* Action item
Determine how many lines in the records below contain the string "reading", treating uppercase and lowercase letters as distinct. Give only the number.

* Records for the task
========================================
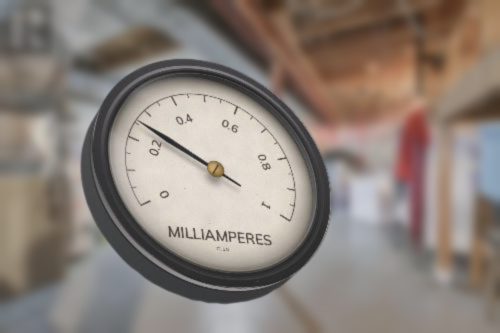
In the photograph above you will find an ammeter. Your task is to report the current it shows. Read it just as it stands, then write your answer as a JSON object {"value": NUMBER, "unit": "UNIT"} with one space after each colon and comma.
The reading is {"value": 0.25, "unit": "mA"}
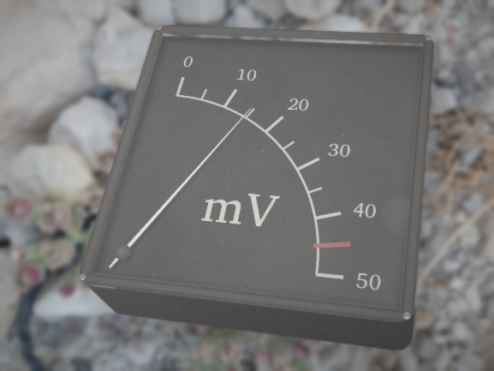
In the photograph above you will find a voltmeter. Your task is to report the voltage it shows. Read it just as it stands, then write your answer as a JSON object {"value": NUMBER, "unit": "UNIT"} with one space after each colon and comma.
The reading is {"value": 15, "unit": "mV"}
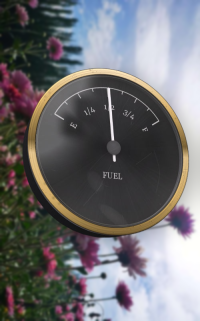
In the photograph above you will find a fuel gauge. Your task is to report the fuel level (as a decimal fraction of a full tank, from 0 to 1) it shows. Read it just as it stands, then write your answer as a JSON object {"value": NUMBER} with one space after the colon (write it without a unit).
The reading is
========================================
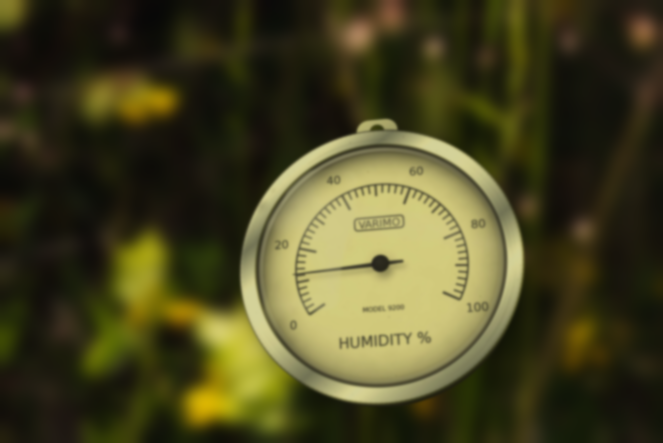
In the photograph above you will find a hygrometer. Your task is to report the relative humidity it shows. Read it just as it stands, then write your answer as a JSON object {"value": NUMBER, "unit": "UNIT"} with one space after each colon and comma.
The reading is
========================================
* Task output
4